Es un gran refrán para un gran título de una, esperemos, gran entrada. Ya os he dicho alguna que otra vez que soy enfermera de vocación y profesión, y que por ello me siento orgullosa y, porqué no, privilegiada. En mi trabajo, como en tantos otros, la empatía es importante, pieza fundamental en el trato con el enfermo. Sin embargo, la empatía sin la paciencia no es nada. Si no eres capaz de escuchar a una persona generalmente te es muy difícil llegar a comprender su situación y lo que él está sintiendo. Peco de vanidad por autodenominarme alguna que otra vez empáticamente un portento. Soy capaz de entender los sentimientos de muchas partes aun teniendo mi propia opinión, suavizando la situación todo lo que puedo y haciendo que batallas campales se conviertan, no voy a decir que en un campo de amapolas... sí en un lugar menos inhóspito para todos. Pero, como todo, la paciencia tiene un límite. Y la semana pasada ya supe cual era el mío.
Mi límite está en nueve llamadas de teléfono con siete mensajes de voz en tono hostil (un mismo día, de siete y media de la mañana a algo menos de las once) más tres llamadas de teléfono en los días venideros más tres visitas domiciliarias cada una de media hora (quedándome corta, no miento, ahí está la PDA de mi trabajo para corroborarlo) en cuatro días.
El personaje que hizo posible la hazaña desquiciante es un paciente de Miraflores. No seáis mal pensados... es que vive cerca de la avenida, pero yo también pienso que algo en su cabeza no debe andar muy bien y quizá no andaría mal que algún sanitario se la revisara. Este caballero, ya entrada en la edad senior, es una de esas personas que mira pero no ve, que oye pero no escucha. Tanto que tuve que ir varias veces a su casa tras varias llamadas de teléfono en las cuales, por supuesto, no atendía a explicaciones.
Bueno, a todo esto, no os he explicado cual era el motivo de tanta llamada de atención. Veréis, el martes pasado le cambié una máquina por otra (orden de empresa), ya que la que había utilizado durante unos años se iban a dejar de traer. El caso es que el buen hombre no quería que le cambiara el equipo puesto que para él era un motivo de estrés (infundado, a todas luces, compresible cuanto menos en el primer contacto). La máquina hace exactamente lo mismo que la otra. Tiene un sólo botón para encender y apagar. Un sólo botón que es el mismo que tiene que pulsar para poder usarla. Luego, sus mismos desechables, a saber, tubo, mascarilla y humidificador. Pues bien... todas esas llamadas e idas y venidas al domicilio las hice para ver cómo doce veces (el día que más repitió el proceso estando yo en su casa) se colocaba su mascarilla, le daba al botón de encender, luego al de apagar y se quitaba la mascarilla. Reiteraciones que a su propia esposa hacía poner los ojos en blanco y proferir un "otra vez" que se escapaba de sus labios. "No funciona, ¿ves?" me decía. Y la máquina echando aire... resoplo. Se lo digo. Funciona, sí, funciona... Mala cara, enfado de niño pequeño, media vuelta y a encerrarse en el baño. Pataleta y vuelta a empezar... se pone mascarilla etcétera, etcétera.
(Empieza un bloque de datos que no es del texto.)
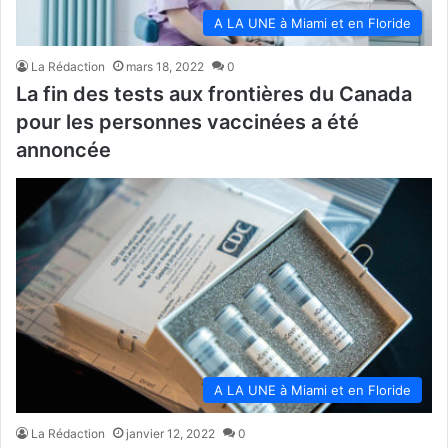
A LA UNE à Miami et en Floride
La Rédaction
mars 18, 2022
0
La fin des tests aux frontières du Canada
pour les personnes vaccinées a été
annoncée
A LA UNE à Miami et en Floride
La Rédaction
janvier 12, 2022
0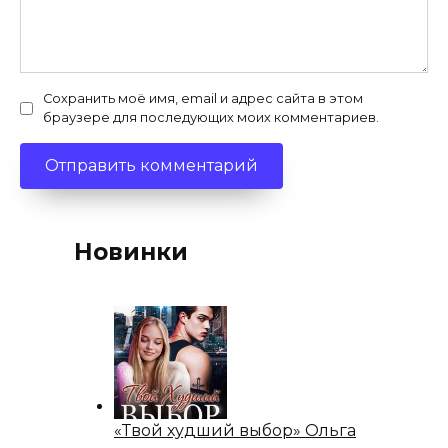
Сохранить моё имя, email и адрес сайта в этом
браузере для последующих моих комментариев.
Новинки
«Твой худший выбор» Ольга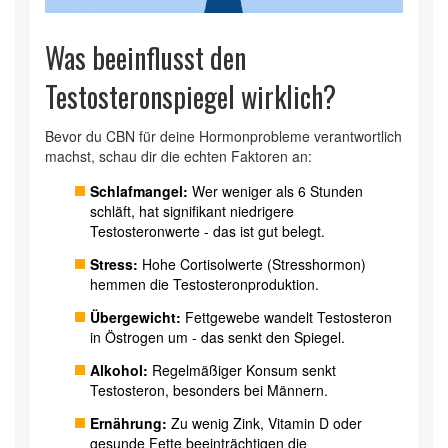
Was beeinflusst den
Testosteronspiegel wirklich?
Bevor du CBN für deine Hormonprobleme verantwortlich
machst, schau dir die echten Faktoren an:
Schlafmangel:
Wer weniger als 6 Stunden
schläft, hat signifikant niedrigere
Testosteronwerte - das ist gut belegt.
Stress:
Hohe Cortisolwerte (Stresshormon)
hemmen die Testosteronproduktion.
Übergewicht:
Fettgewebe wandelt Testosteron
in Östrogen um - das senkt den Spiegel.
Alkohol:
Regelmäßiger Konsum senkt
Testosteron, besonders bei Männern.
Ernährung:
Zu wenig Zink, Vitamin D oder
gesunde Fette beeinträchtigen die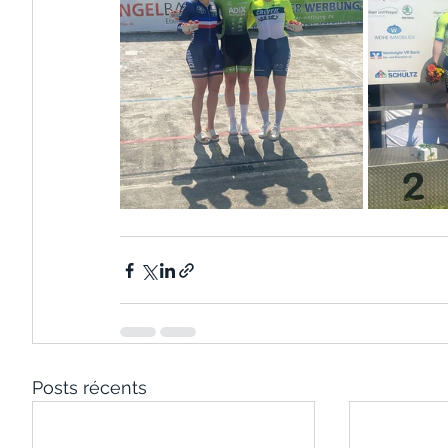
Posts récents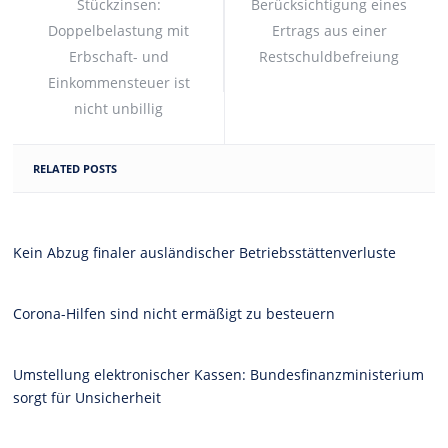
Stückzinsen:
Berücksichtigung eines
Doppelbelastung mit
Ertrags aus einer
Erbschaft- und
Restschuldbefreiung
Einkommensteuer ist
nicht unbillig
RELATED POSTS
Kein Abzug finaler ausländischer Betriebsstättenverluste
Corona-Hilfen sind nicht ermäßigt zu besteuern
Umstellung elektronischer Kassen: Bundesfinanzministerium
sorgt für Unsicherheit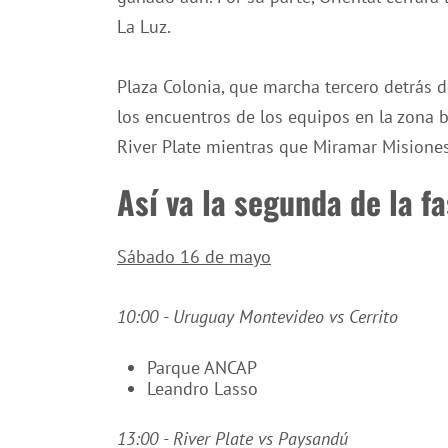
La Luz.
Plaza Colonia, que marcha tercero detrás de
los encuentros de los equipos en la zona b
River Plate mientras que Miramar Misiones 
Así va la segunda de la f
Sábado 16 de mayo
10:00 - Uruguay Montevideo vs Cerrito
Parque ANCAP
Leandro Lasso
13:00 - River Plate vs Paysandú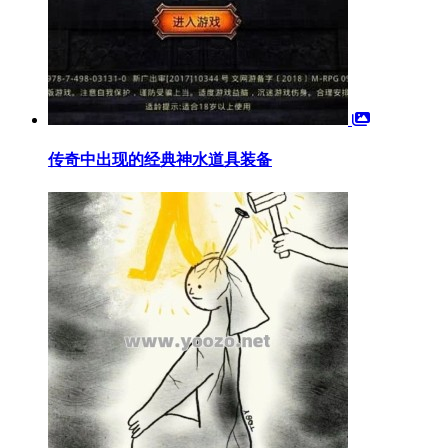
传奇中出现的经典神水道具装备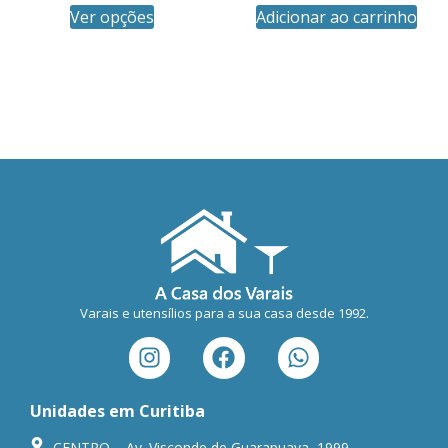
Ver opções
Adicionar ao carrinho
Varais e utensílios para a sua casa desde 1992.
Unidades em Curitiba
CENTRO – Av. Visconde de Guarapuava, 1999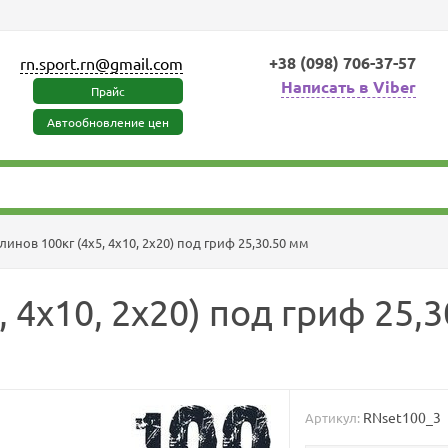
+38 (098) 706-37-57
rn.sport.rn@gmail.com
Написать в Viber
Прайс
Автообновление цен
инов 100кг (4х5, 4х10, 2х20) под гриф 25,30.50 мм
 4х10, 2х20) под гриф 25,
RNset100_3
Артикул: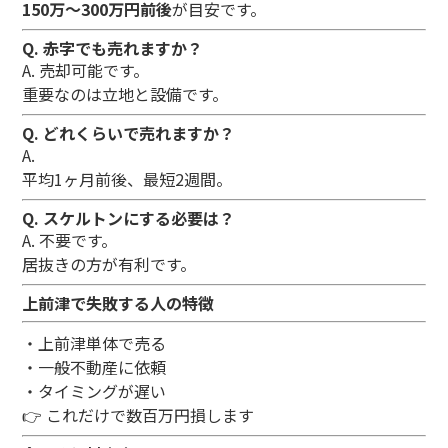
150万〜300万円前後
が目安です。
Q. 赤字でも売れますか？
A. 売却可能です。
重要なのは立地と設備です。
Q. どれくらいで売れますか？
A.
平均1ヶ月前後、最短2週間。
Q. スケルトンにする必要は？
A. 不要です。
居抜きの方が有利です。
上前津で失敗する人の特徴
・上前津単体で売る
・一般不動産に依頼
・タイミングが遅い
👉 これだけで数百万円損します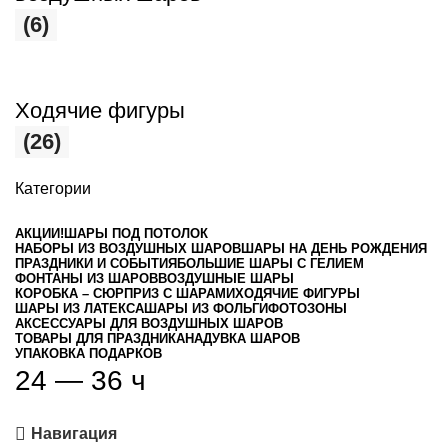
(6)
Ходячие фигуры
(26)
Категории
АКЦИИ!
ШАРЫ ПОД ПОТОЛОК
НАБОРЫ ИЗ ВОЗДУШНЫХ ШАРОВ
ШАРЫ НА ДЕНЬ РОЖДЕНИЯ
ПРАЗДНИКИ И СОБЫТИЯ
БОЛЬШИЕ ШАРЫ С ГЕЛИЕМ
ФОНТАНЫ ИЗ ШАРОВ
ВОЗДУШНЫЕ ШАРЫ
КОРОБКА – СЮРПРИЗ С ШАРАМИ
ХОДЯЧИЕ ФИГУРЫ
ШАРЫ ИЗ ЛАТЕКСА
ШАРЫ ИЗ ФОЛЬГИ
ФОТОЗОНЫ
АКСЕССУАРЫ ДЛЯ ВОЗДУШНЫХ ШАРОВ
ТОВАРЫ ДЛЯ ПРАЗДНИКА
НАДУВКА ШАРОВ
УПАКОВКА ПОДАРКОВ
24 — 36 ч
Навигация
Lo admito. Estoy un tanto irascible. Perdí la paciencia con este señor el primer día de las nueve llamadas y ya no la he vuelto a recuperar. ¿Debo estar preocupada? No hay más ciego que el que no quiere ver... un gran refrán que se acopla con perfecta medida a esta situación, sin duda una gran verdad.
Paciencia compi. De esos ahi muchos y mas de los que tu te crees a este lado de la valla.